L.A. producer Scott Zabielski is still shocked he won the Doritos “Crash the Super Bowl” contest Sunday, landing a $1-million prize and a “dream job” at Universal Pictures.

“It doesn’t even feel real. It was just cool enough to see the spot air during the Super Bowl,” the 35-year-old Burbank resident said. “When I saw the spot air, my phone started blowing up. I had about 100 texts and just as many emails.”

An executive producer on Comedy Central’s “Tosh.O,” Zabielski created the “Middle Seat” commercial in a little more than a week for $2,000, according to Frito-Lay.

The 30-second ad features an airline passenger sitting in an aisle seat, determined to keep the middle seat next to him empty.

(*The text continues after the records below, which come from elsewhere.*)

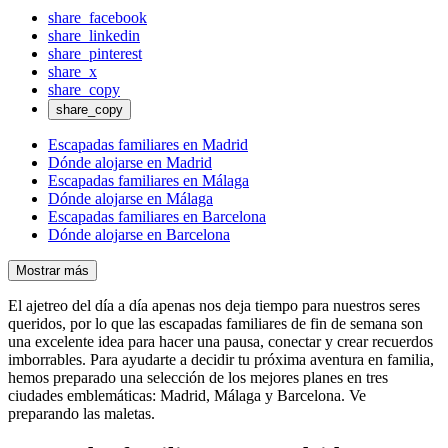
share_facebook
share_linkedin
share_pinterest
share_x
share_copy
share_copy
Escapadas familiares en Madrid
Dónde alojarse en Madrid
Escapadas familiares en Málaga
Dónde alojarse en Málaga
Escapadas familiares en Barcelona
Dónde alojarse en Barcelona
Mostrar más
El ajetreo del día a día apenas nos deja tiempo para nuestros seres
queridos, por lo que las escapadas familiares de fin de semana son
una excelente idea para hacer una pausa, conectar y crear recuerdos
imborrables. Para ayudarte a decidir tu próxima aventura en familia,
hemos preparado una selección de los mejores planes en tres
ciudades emblemáticas: Madrid, Málaga y Barcelona. Ve
preparando las maletas.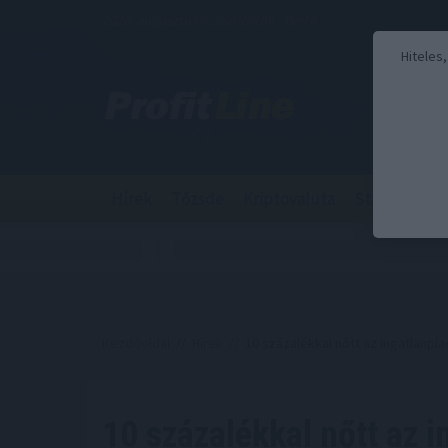
2026. augusztus 6., csütörtök - Berta
Hiteles
Hírek
Tőzsde
Kriptovaluta
Stabilcoin
Kezdőoldal
//
Hírek
// 10 százalékkal nőtt az ingatlanpi
10 százalékkal nőtt az i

The man clips his toenails, blows his nose and flosses, among other uncomfortable things, to deter other passengers -- until an attractive woman boards the plane, that is.

He catches her attention with a bag of Doritos, only to realize she’s with her baby, played by Zabielski’s son.


Ram Krishnan, senior vice president and chief marketing officer of Frito-Lay North America, called the commercial “creative, bold and original.”

“Rising to the top among nearly 4,900 competitors from all over the world is no easy feat,” he said in statement. “If the success of our past winners is any indication, Scott’s career is about to take off in the most amazing way, and we can’t wait to see what happens next.”

Zabielski said the ad hits close to home because, at more than 6 feet tall, he often hopes people won’t sit next to him so he can have extra legroom.

“My favorite kind of comedy is the sort of comedy where you can look at it and say, ‘That’s funny because it’s true,’ ” the USC graduate said. “If you’ve flown, you have probably been in that situation ... thinking, ‘I hope they do not sit here next to me.’ ”

Zabielski’s ad was chosen as the top commercial by voters; Doritos selected the runner-up, “When Pigs Fly.” The eight finalists whose commercials didn’t air during the Super Bowl broadcast each won $25,000.